[[ SUPPLIED RECORDS, beginning ]]
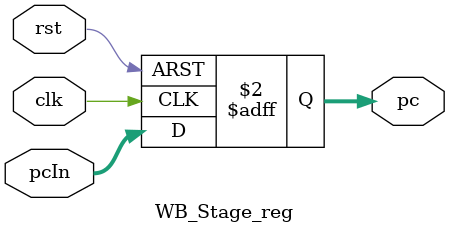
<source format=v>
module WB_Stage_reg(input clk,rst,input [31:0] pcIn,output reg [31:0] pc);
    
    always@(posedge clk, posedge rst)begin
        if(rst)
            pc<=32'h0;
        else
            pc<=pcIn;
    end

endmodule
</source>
[[ SUPPLIED RECORDS, end ]]
• WORK REQUIRED: Print every line of the material exactly as written, but drop the pictures.

• PROBLEM SOLUTION:
<source format=v>
module WB_Stage_reg(input clk,rst,input [31:0] pcIn,output reg [31:0] pc);
    
    always@(posedge clk, posedge rst)begin
        if(rst)
            pc<=32'h0;
        else
            pc<=pcIn;
    end

endmodule
</source>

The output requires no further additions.